Those leaving the military could see a positive job market in 2005 depending on certain skills and abilities.

Ted Daywalt, president and CEO of the Internet job board VetJobs, says a diverse and well-trained workforce switching from the service to civilian life combined with some labor shortages creates a positive climate for veterans seeking work.

“From our standpoint here, we see the next year as the best in the last five years in jobs for veterans,” Daywalt told me recently by phone from his Marietta, Ga., office.

Defense contractors will especially be on the lookout for high-tech talent coming from the military. These businesses require workers with the highest security clearances and it just so happens that some veterans out there in the workforce fill the bill. In addition, companies are seeking diversity.

“The military is the most diverse workforce that exists,” Daywalt said.

Selling businesses on veterans can sometimes be difficult. One reason is fewer Americans today have served in the military than in past years. Daywalt said 10 percent of the public were veterans in 1970. Today only 1 in 200 have served. It’s sometimes difficult for the public to understand that the majority of soldiers aren’t loafers like Beetle Bailey but, rather, are often technical wizards.

     

“The military is not at the cutting edge, it’s at the bleeding edge of technology,” Daywalt said.

Technology is also helpful on the employment-seeking end. And that’s where VetJobs exists.

VetJobs was started in 1999 and now is among the top 30 Internet job boards. The site averages more than 36,000 visitors a month – more than 22,000 of these are unique visitors – and has more than 64,000 resumes of veterans registered in its database.

It also helps job seekers to have a healthy economic climate. Daywalt says the economy is moving forward.

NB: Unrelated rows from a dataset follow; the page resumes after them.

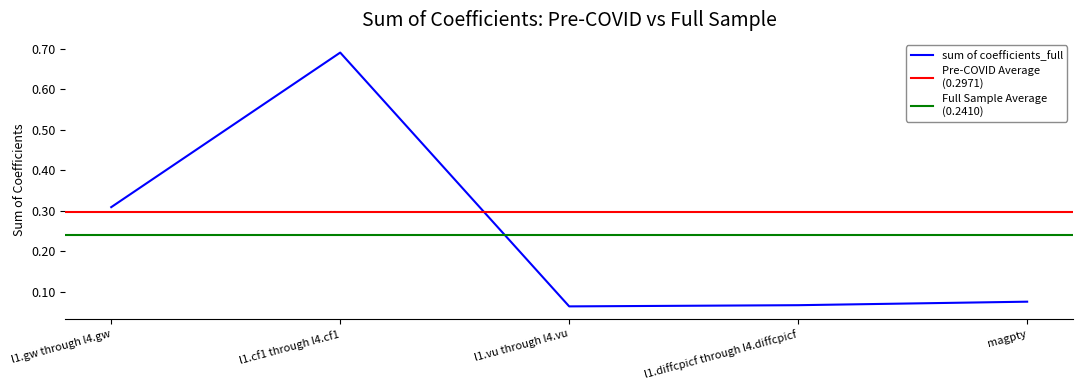

The value at l1.vu through l4.vu is 0.1. True or false?

True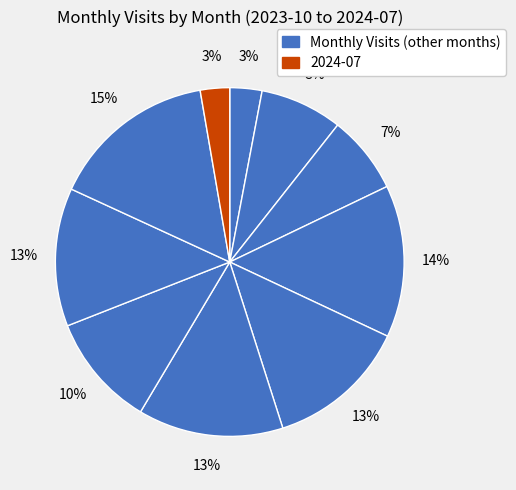

Which slice is the smallest?

2024-07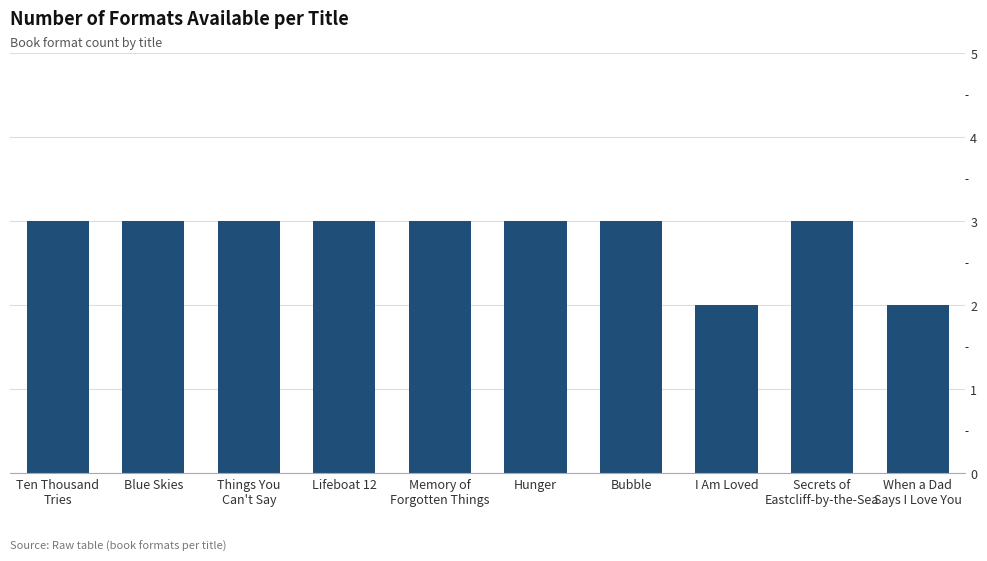

What is the greatest value displayed?

3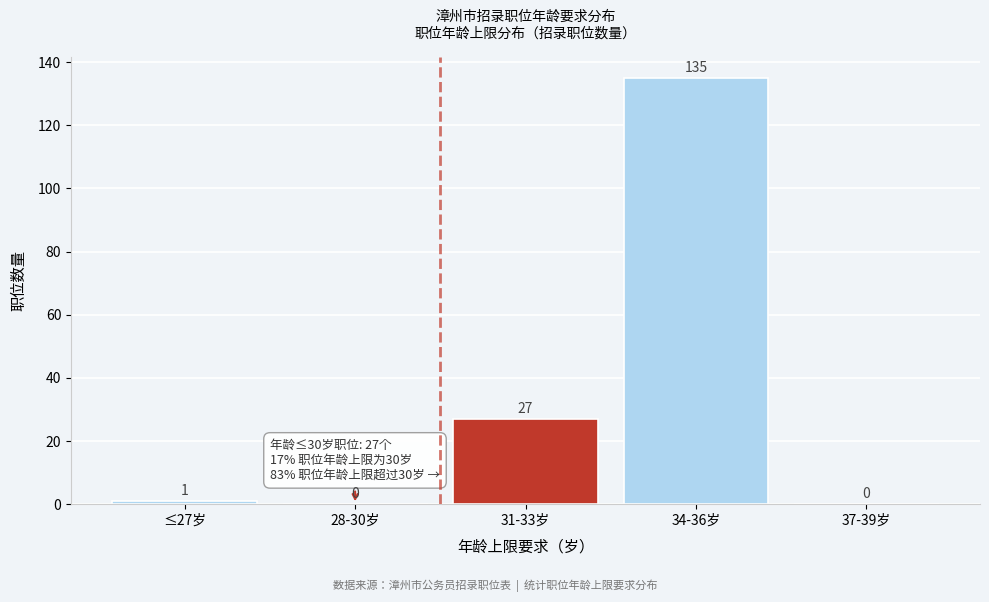

Reading left to right, list all the values displayed in this chart.

≤27岁=1	28-30岁=0	31-33岁=27	34-36岁=135	37-39岁=0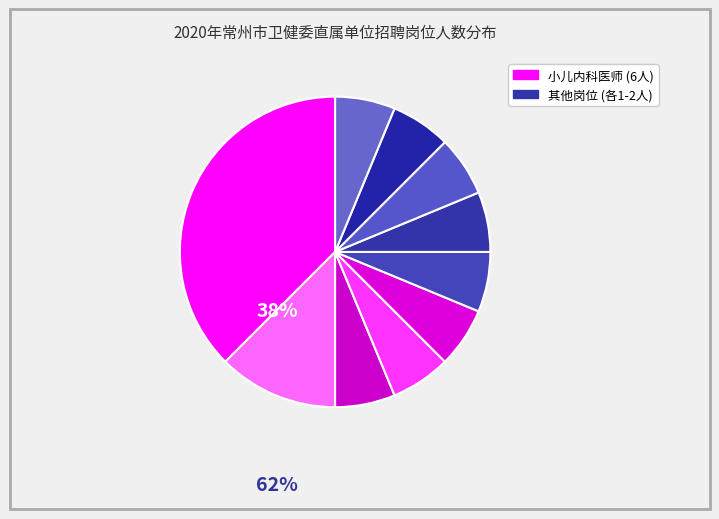

Count the number of slices in the pie.

10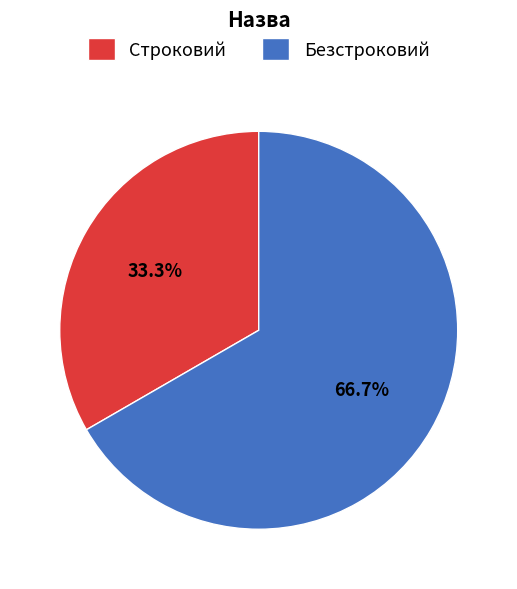

Is it true that Безстроковий is 61% of the pie?

False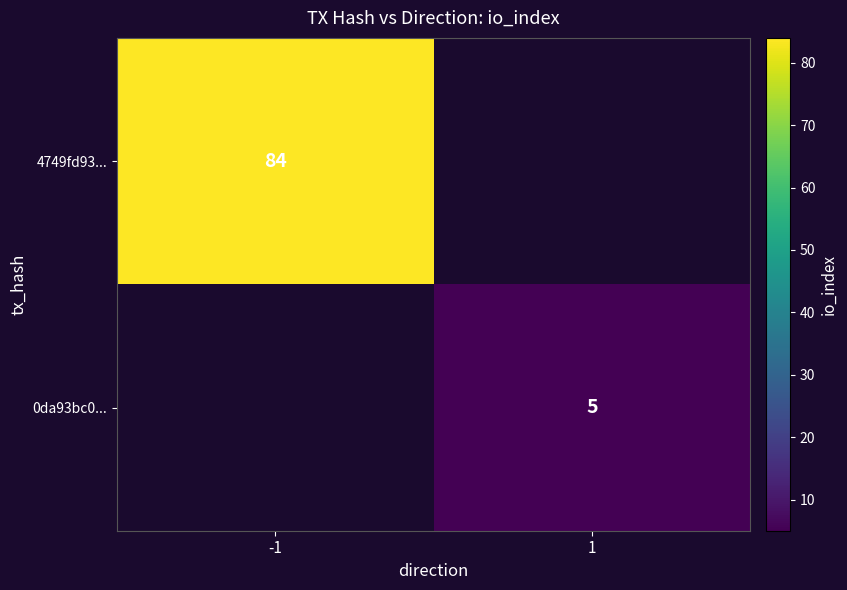

Is it true that 4749fd93... equals 84 at -1?

True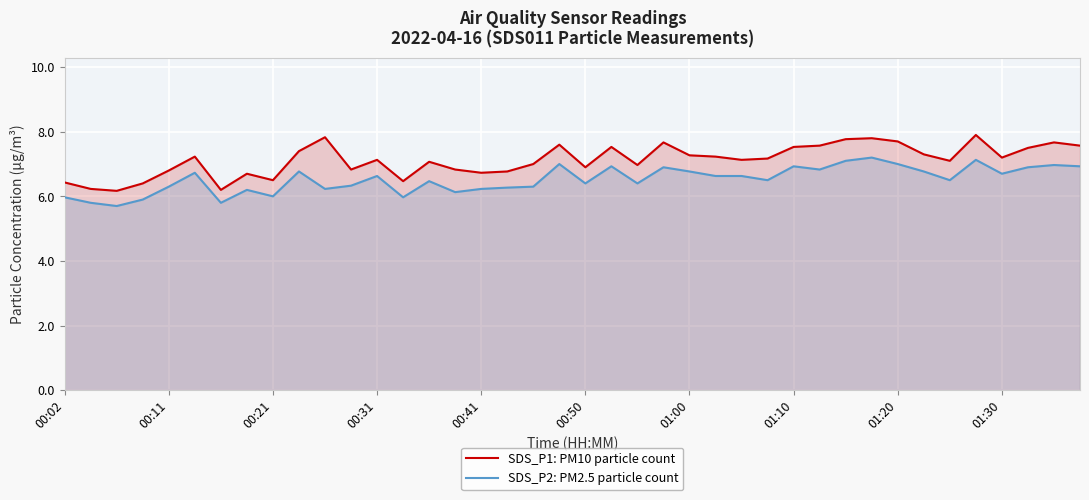

Which series has the widest spread of values?

SDS_P1: PM10 particle count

“The unemployment for November nationwide fell to 5.2 percent. Remember when 5 percent was considered ‘normal unemployment?’ And there are already labor shortages being reported in various metropolitan statistical areas,” Daywalt said. “Many people forget that during the third year of the economic expansion of the 1990s, the unemployment was at 5.45 percent and the unemployment rates of the recessions of the 1960s, 1970s, 1980s and 1990s were considerably higher than this recent, albeit long, recession.”

Military personnel leaving the service are also better educated than their forebears. Defense Department statistics on VetJobs.com indicate more than 24 percent of enlisted personnel have between one and four years of college including associate degrees. Some 3.16 percent have bachelor’s degrees and almost 1 percent of the enlisted ranks have advanced degrees.

Daywalt said the leadership and management skills that veterans have are also sought-after qualities in candidates for jobs such as those in middle management.

Sectors other than technology also offer employment opportunities for veterans these days. Large companies such as Wal-Mart and Home Depot are looking for ex-military men and women. It might also seem surprising to some that the company with the most reported hires though VetJobs is the Combined Insurance Company. The company hired 115 candidates from VetJobs in 2000. In 2002 the company hired 270 candidates through the employment Web site.

Daywalt said recent veterans have an advantage in being hired by a number of companies because of the technological backgrounds. But those unemployed veterans of other years can also find work.

“The older vets like those coming out of the ’70s need to upgrade their skill sets,” Daywalt said. “But they have the discipline to do that.”